LONDON – With Canadian Federal elections drawing to an end, the Liberal Party of Canada has retired their Michael Ignatieff statue and returned the unit to Madame Tussauds wax museum in London.
The unit, product name IGNAT 2.0, which served as the leader of the Liberal Party of Canada since 2009, was sealed inside a wooden casket yesterday and flown to the Madame Tussauds London branch where it will remain in storage until further notice. Museum engineers will spend a few days debriefing the automaton to gather data for future models.
Despite its mediocre reception with the Canadian public, Liberal party members said they were not disappointed with the interactive statue overall.
“We got some good mileage out of it,” said Liberal MP Omar Al-Ghabra of the Erindale riding. “And, to be honest, it succeeded a lot more than we’d hoped. We’ll definitely consider Tussauds’ museums for future Liberal leaders.”
Madame Tussauds, a famous world-wide collection of wax sculptures, originally constructed Ignatieff in partnership with Honda Robotics, the same developers behind the ASIMO robot. The Liberal Party of Canada commissioned the IGNAT 2.0 after realizing that since Jean Chretien left, most Liberal leaders have been robots anyway.
The Ignatieff project marks the first time Tussauds and Honda have partnered to create a realistic figure which can interact with humans, run as the leader of a major political party, and climb stairs.
Tussauds provided the unit with basic robotics and audio-animatronics technology, while Honda engineers gave the IGNAT unit the ability to shake hands and evade difficult questions on the fly.
“We gained some really valuable field knowledge by seeing the IGNAT 2.0 in action,” said Shigeyuki Hojo, a programmer who spent months designing Ignatieff’s baby-holding protocol. “The robot is still in its beta stage, but it performed beyond our expectations.”
During active duty, the Ignatieff statue ran in two elections and completed several nation-wide tours. The manufacturers are currently analyzing the data to unearth information for future models.
“We’ve found many areas to improve on,” Hojo said. “Like a more convincing and likeable personality simulator. Also, although the IGNAT unit performed well on stairs, escalators still caused it to stumble on occasion.”

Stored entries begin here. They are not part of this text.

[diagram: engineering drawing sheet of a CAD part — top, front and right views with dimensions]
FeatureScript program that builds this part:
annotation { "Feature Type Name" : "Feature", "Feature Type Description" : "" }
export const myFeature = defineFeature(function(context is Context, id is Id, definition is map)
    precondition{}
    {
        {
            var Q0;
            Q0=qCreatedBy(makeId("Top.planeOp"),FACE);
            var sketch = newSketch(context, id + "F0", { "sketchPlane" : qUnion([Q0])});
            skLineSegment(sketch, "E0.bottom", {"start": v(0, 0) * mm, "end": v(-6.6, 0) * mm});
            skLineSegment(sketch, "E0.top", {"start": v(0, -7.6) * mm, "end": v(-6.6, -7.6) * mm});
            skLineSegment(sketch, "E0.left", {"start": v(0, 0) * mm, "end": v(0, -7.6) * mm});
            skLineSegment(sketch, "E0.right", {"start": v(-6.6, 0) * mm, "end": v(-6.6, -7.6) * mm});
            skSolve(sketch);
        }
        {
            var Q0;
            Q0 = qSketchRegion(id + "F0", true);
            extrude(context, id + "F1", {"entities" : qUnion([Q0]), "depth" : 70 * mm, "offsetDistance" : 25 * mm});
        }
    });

Artisans from Tussauds also noted that the figure’s exterior shell needed improvement.
“The statue wasn’t ready for full duty yet,” added Yuri Boychuk, the lead sculptor responsible for Michael Ignatieff’s facial features. “I’ve looked at the wax we used. It definitively started to show some serious wear. At the end of the run, we had to keep it in the same eerie smiling position because the wax was starting to crack.”

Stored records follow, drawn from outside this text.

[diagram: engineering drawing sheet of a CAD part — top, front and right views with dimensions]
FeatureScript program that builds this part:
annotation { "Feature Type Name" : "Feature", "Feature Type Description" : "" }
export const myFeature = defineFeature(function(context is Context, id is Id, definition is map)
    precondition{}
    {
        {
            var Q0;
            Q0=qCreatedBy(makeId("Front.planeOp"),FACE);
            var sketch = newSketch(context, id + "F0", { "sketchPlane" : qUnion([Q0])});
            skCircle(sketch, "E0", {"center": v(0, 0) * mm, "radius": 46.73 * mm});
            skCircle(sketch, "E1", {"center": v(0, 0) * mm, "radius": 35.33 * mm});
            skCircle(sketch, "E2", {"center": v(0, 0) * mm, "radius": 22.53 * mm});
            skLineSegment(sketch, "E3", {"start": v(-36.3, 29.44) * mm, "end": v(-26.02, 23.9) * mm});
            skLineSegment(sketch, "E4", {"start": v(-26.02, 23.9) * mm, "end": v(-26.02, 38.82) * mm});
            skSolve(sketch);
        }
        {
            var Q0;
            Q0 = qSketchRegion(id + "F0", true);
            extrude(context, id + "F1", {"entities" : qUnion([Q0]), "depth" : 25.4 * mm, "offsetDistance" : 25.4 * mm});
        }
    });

Continued Boychuk: “We also went a bit overboard with the eyebrows.”
Although the robot failed to secure the position of Prime Minister, members of the IGNAT team still feel that the unit could be useful for basic tasks such as that of professor, librarian, or scarecrow.

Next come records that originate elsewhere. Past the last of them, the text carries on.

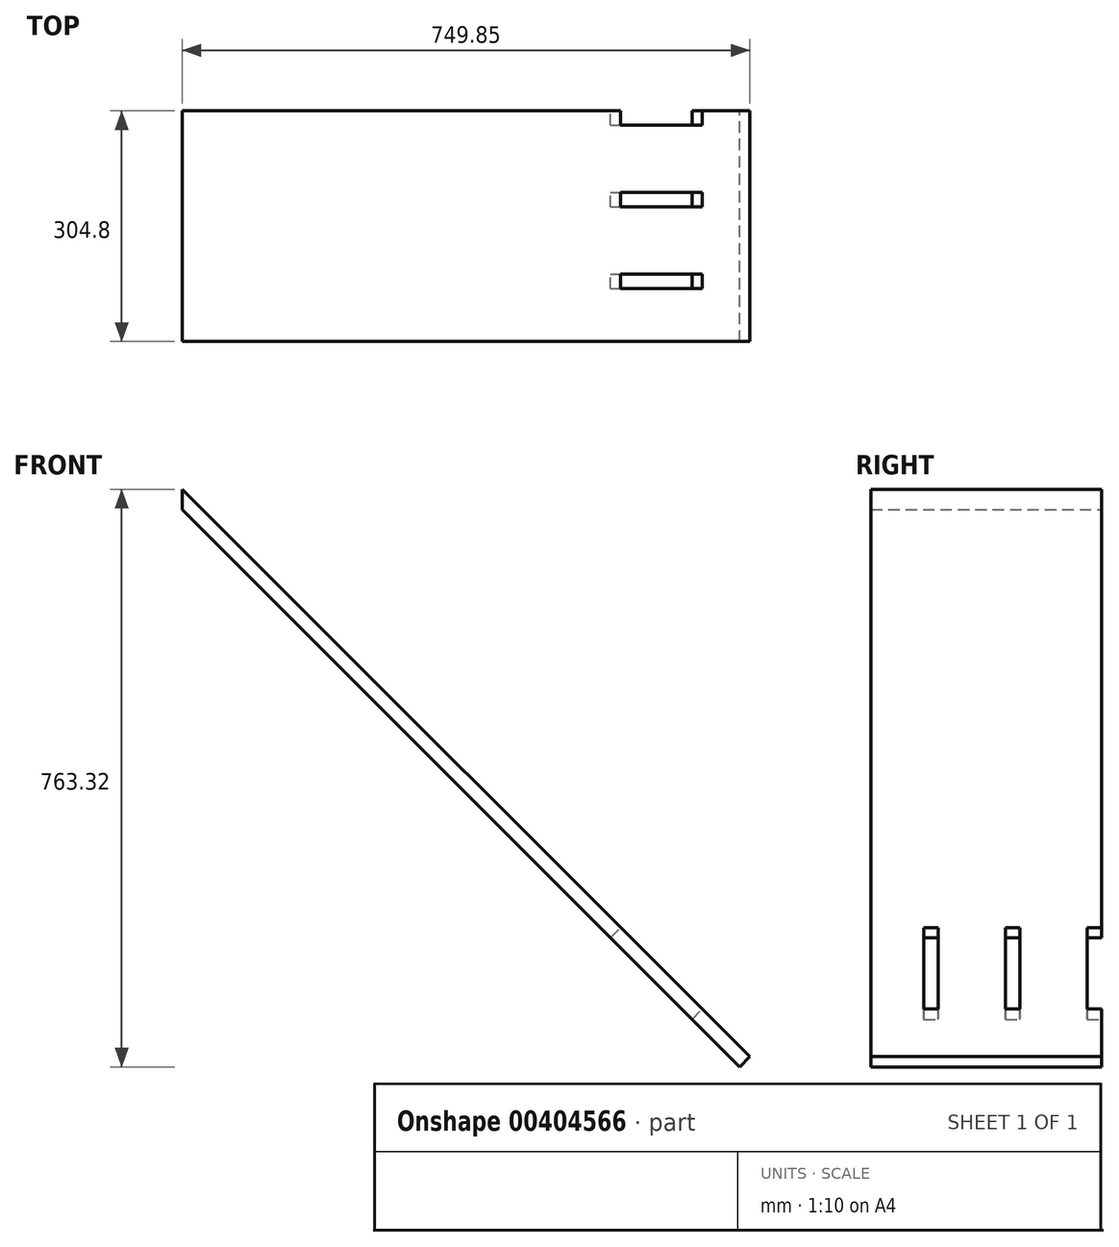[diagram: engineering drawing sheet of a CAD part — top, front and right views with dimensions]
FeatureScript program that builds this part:
annotation { "Feature Type Name" : "Feature", "Feature Type Description" : "" }
export const myFeature = defineFeature(function(context is Context, id is Id, definition is map)
    precondition{}
    {
        {
            var Q0;
            Q0=qCreatedBy(makeId("Front.planeOp"),FACE);
            var sketch = newSketch(context, id + "F0", { "sketchPlane" : qUnion([Q0])});
            skLineSegment(sketch, "E0.right", {"start": v(-341.41, 790.1) * mm, "end": v(-341.41, 817.04) * mm});
            skLineSegment(sketch, "E1.MirrorCS", {"start": v(394.97, 53.72) * mm, "end": v(-341.41, 790.1) * mm});
            skLineSegment(sketch, "E2.MirrorCS", {"start": v(408.44, 67.2) * mm, "end": v(-341.41, 817.04) * mm});
            skLineSegment(sketch, "E3", {"start": v(408.44, 67.2) * mm, "end": v(394.97, 53.72) * mm});
            skSolve(sketch);
        }
        {
            var Q0;
            Q0=qSketchRegion(id+"F0",true);
            extrude(context, id + "F1", {"entities" : qUnion([Q0]), "endBound" : BoundingType.SYMMETRIC, "depth" : 304.8 * mm});
        }
        {
            var Q0;
            Q0=makeQuery(id+"F1.opExtrude","SWEPT_FACE",FACE,{"disambiguationData":[OSD([sQuery(id+"F0.wireOp",EDGE,"E2.MirrorCS")])]});
            var sketch = newSketch(context, id + "F2", { "sketchPlane" : qUnion([Q0])});
            skLineSegment(sketch, "E4.bottom", {"start": v(-711.2, -152.4) * mm, "end": v(-730.25, -152.4) * mm});
            skLineSegment(sketch, "E4.top", {"start": v(-711.2, 0) * mm, "end": v(-730.25, 0) * mm});
            skLineSegment(sketch, "E4.left", {"start": v(-730.25, 0) * mm, "end": v(-730.25, -152.4) * mm});
            skLineSegment(sketch, "E4.right", {"start": v(-711.2, 0) * mm, "end": v(-711.2, -152.4) * mm});
            skLineSegment(sketch, "E5.bottom", {"start": v(-622.3, -152.4) * mm, "end": v(-603.25, -152.4) * mm});
            skLineSegment(sketch, "E5.top", {"start": v(-622.3, 0) * mm, "end": v(-603.25, 0) * mm});
            skLineSegment(sketch, "E5.left", {"start": v(-622.3, 0) * mm, "end": v(-622.3, -152.4) * mm});
            skLineSegment(sketch, "E5.right", {"start": v(-603.25, 0) * mm, "end": v(-603.25, -152.4) * mm});
            skLineSegment(sketch, "E6.bottom", {"start": v(-514.35, -152.4) * mm, "end": v(-495.3, -152.4) * mm});
            skLineSegment(sketch, "E6.top", {"start": v(-514.35, 0) * mm, "end": v(-495.3, 0) * mm});
            skLineSegment(sketch, "E6.left", {"start": v(-514.35, 0) * mm, "end": v(-514.35, -152.4) * mm});
            skLineSegment(sketch, "E6.right", {"start": v(-495.3, 0) * mm, "end": v(-495.3, -152.4) * mm});
            skLineSegment(sketch, "E7.bottom", {"start": v(-406.4, -152.4) * mm, "end": v(-387.35, -152.4) * mm});
            skLineSegment(sketch, "E7.top", {"start": v(-406.4, 0) * mm, "end": v(-387.35, 0) * mm});
            skLineSegment(sketch, "E7.left", {"start": v(-406.4, 0) * mm, "end": v(-406.4, -152.4) * mm});
            skLineSegment(sketch, "E7.right", {"start": v(-387.35, 0) * mm, "end": v(-387.35, -152.4) * mm});
            skLineSegment(sketch, "E8.bottom", {"start": v(-298.45, -152.4) * mm, "end": v(-279.4, -152.4) * mm});
            skLineSegment(sketch, "E8.top", {"start": v(-298.45, 0) * mm, "end": v(-279.4, 0) * mm});
            skLineSegment(sketch, "E8.left", {"start": v(-298.45, 0) * mm, "end": v(-298.45, -152.4) * mm});
            skLineSegment(sketch, "E8.right", {"start": v(-279.4, 0) * mm, "end": v(-279.4, -152.4) * mm});
            skLineSegment(sketch, "E9.bottom", {"start": v(-190.5, -152.4) * mm, "end": v(-171.45, -152.4) * mm});
            skLineSegment(sketch, "E9.top", {"start": v(-190.5, 0) * mm, "end": v(-171.45, 0) * mm});
            skLineSegment(sketch, "E9.left", {"start": v(-190.5, 0) * mm, "end": v(-190.5, -152.4) * mm});
            skLineSegment(sketch, "E9.right", {"start": v(-171.45, 0) * mm, "end": v(-171.45, -152.4) * mm});
            skLineSegment(sketch, "E10.bottom", {"start": v(-82.55, -152.4) * mm, "end": v(-63.5, -152.4) * mm});
            skLineSegment(sketch, "E10.top", {"start": v(-82.55, 0) * mm, "end": v(-63.5, 0) * mm});
            skLineSegment(sketch, "E10.left", {"start": v(-82.55, 0) * mm, "end": v(-82.55, -152.4) * mm});
            skLineSegment(sketch, "E10.right", {"start": v(-63.5, 0) * mm, "end": v(-63.5, -152.4) * mm});
            skLineSegment(sketch, "E11.bottom", {"start": v(25.4, -152.4) * mm, "end": v(44.45, -152.4) * mm});
            skLineSegment(sketch, "E11.top", {"start": v(25.4, 0) * mm, "end": v(44.45, 0) * mm});
            skLineSegment(sketch, "E11.left", {"start": v(25.4, 0) * mm, "end": v(25.4, -152.4) * mm});
            skLineSegment(sketch, "E11.right", {"start": v(44.45, 0) * mm, "end": v(44.45, -152.4) * mm});
            skLineSegment(sketch, "E12.bottom", {"start": v(133.35, -152.4) * mm, "end": v(152.4, -152.4) * mm});
            skLineSegment(sketch, "E12.top", {"start": v(133.35, 0) * mm, "end": v(152.4, 0) * mm});
            skLineSegment(sketch, "E12.left", {"start": v(133.35, 0) * mm, "end": v(133.35, -152.4) * mm});
            skLineSegment(sketch, "E12.right", {"start": v(152.4, 0) * mm, "end": v(152.4, -152.4) * mm});
            skSolve(sketch);
        }
        {
            var Q0;
            Q0=qSketchRegion(id+"F2",true);
            extrude(context, id + "F3", {"entities" : qUnion([Q0]), "operationType" : NewBodyOperationType.REMOVE, "oppositeDirection" : true, "depth" : 19.05 * mm});
        }
    });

“The unit’s still got a few good years left,” said one engineer. “The skin’s already started to crack, but I estimate it can last another 18 months before the underlying cybernetics become really visible.”
As of press time, the IGNAT unit had been causing problems at the Tussauds London branch, where museum staff are reporting the figure continues to break out of its storage crate.
“We tried to keep him in our basement facility,” said Tussauds Museum security guard Bill Keeps. “But he keeps coming upstairs to greet visitors and distribute pamphlets. That’s all he knows how to do it seems. Anyway, we can’t fix it until we receive a software upgrade.”
Added Keeps: “At least our Gilles Duceppe statue doesn’t bother us. It just sits there.”